International charity Save the Children says two of its staff are missing in Myanmar after more than 30 bodies were found following an attack blamed on the military.
Troops forced people from their cars, arrested some, killed others and burned their bodies in eastern Kayah state, the charity says.
Children and women are believed to be among the victims of Friday’s incident.
The military says it killed a number of armed terrorists in the area.
Mass protests have been taking place across Myanmar (also known as Burma) since the military seized control in February.
Elected leader Aung San Suu Kyi and members of her National League for Democracy (NLD) party are among those detained.
Hundreds of people, including children, have been killed.
In a statement on Saturday Save the Children condemned the attack, which it says left at least 38 people dead.
It said two staff members travelling home for the holidays after humanitarian work were caught up in the incident and remain missing.
“We have confirmation that their private vehicle was attacked and burned out,” the charity said.
“We are horrified at the violence carried out against innocent civilians and our staff, who are dedicated humanitarians, supporting millions of children in need across Myanmar,” Save the Children’s chief executive Inger Ashing added.

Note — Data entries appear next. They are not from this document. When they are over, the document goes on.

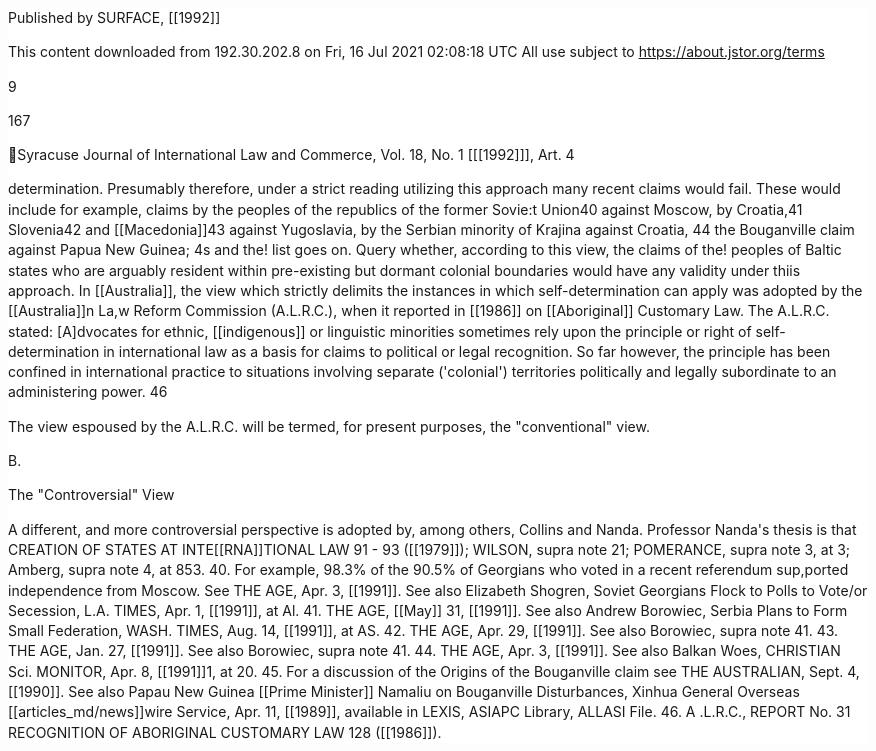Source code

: Published by SURFACE, [[1992]]

This content downloaded from 192.30.202.8 on Fri, 16 Jul 2021 02:08:18 UTC
All use subject to https://about.jstor.org/terms

9

167

Syracuse Journal of International Law and Commerce, Vol. 18, No. 1 [[[1992]]], Art. 4

determination. Presumably therefore, under a strict reading utilizing
this approach many recent claims would fail. These would include
for example, claims by the peoples of the republics of the former Sovie:t Union40 against Moscow, by Croatia,41 Slovenia42 and [[Macedonia]]43 against Yugoslavia, by the Serbian minority of Krajina against
Croatia, 44 the Bouganville claim against Papua New Guinea; 4s and
the! list goes on. Query whether, according to this view, the claims of
the! peoples of Baltic states who are arguably resident within pre-existing but dormant colonial boundaries would have any validity under
thiis approach.
In [[Australia]], the view which strictly delimits the instances in
which self-determination can apply was adopted by the [[Australia]]n
La,w Reform Commission (A.L.R.C.), when it reported in [[1986]] on
[[Aboriginal]] Customary Law. The A.L.R.C. stated:
[A]dvocates for ethnic, [[indigenous]] or linguistic minorities sometimes
rely upon the principle or right of self-determination in international
law as a basis for claims to political or legal recognition. So far however, the principle has been confined in international practice to situations involving separate ('colonial') territories politically and legally
subordinate to an administering power. 46

The view espoused by the A.L.R.C. will be termed, for present purposes, the "conventional" view.

B.

The "Controversial" View

A different, and more controversial perspective is adopted by,
among others, Collins and Nanda. Professor Nanda's thesis is that
CREATION OF STATES AT INTE[[RNA]]TIONAL LAW 91 - 93 ([[1979]]); WILSON, supra note 21;
POMERANCE, supra note 3, at 3; Amberg, supra note 4, at 853.
40. For example, 98.3% of the 90.5% of Georgians who voted in a recent referendum
sup,ported independence from Moscow. See THE AGE, Apr. 3, [[1991]]. See also Elizabeth
Shogren, Soviet Georgians Flock to Polls to Vote/or Secession, L.A. TIMES, Apr. 1, [[1991]], at Al.
41. THE AGE, [[May]] 31, [[1991]]. See also Andrew Borowiec, Serbia Plans to Form Small
Federation, WASH. TIMES, Aug. 14, [[1991]], at AS.
42. THE AGE, Apr. 29, [[1991]]. See also Borowiec, supra note 41.
43. THE AGE, Jan. 27, [[1991]]. See also Borowiec, supra note 41.
44. THE AGE, Apr. 3, [[1991]]. See also Balkan Woes, CHRISTIAN Sci. MONITOR, Apr. 8,
[[1991]]1, at 20.
45. For a discussion of the Origins of the Bouganville claim see THE AUSTRALIAN, Sept.
4, [[1990]]. See also Papau New Guinea [[Prime Minister]] Namaliu on Bouganville Disturbances,
Xinhua General Overseas [[articles_md/news]]wire Service, Apr. 11, [[1989]], available in LEXIS, ASIAPC
Library, ALLASI File.
46. A .L.R.C., REPORT No. 31 RECOGNITION OF ABORIGINAL CUSTOMARY LAW 128
([[1986]]).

She said investigations into the incident were continuing.
Photos showing the aftermath of the alleged attack in Hpruso township have emerged in which the charred remains of vehicles are visible.
The Karenni National Defence Force, one of the largest of the militias opposing the junta, said the dead were not militia members but civilians seeking refuge from the conflict.
“We were so shocked at seeing that all the dead bodies were different sizes, including children, women and old people,” a commander from group told Reuters news agency.
A spokesman for Myanmar’s military said fighting had broken out in Hpruso on Friday after its troops attempted to stop seven cars driving in a “suspicious way”, according to AFP.
Troops had killed a number of people in the ensuing clash, spokesman Zaw Min Tun told the news agency, without providing any further details.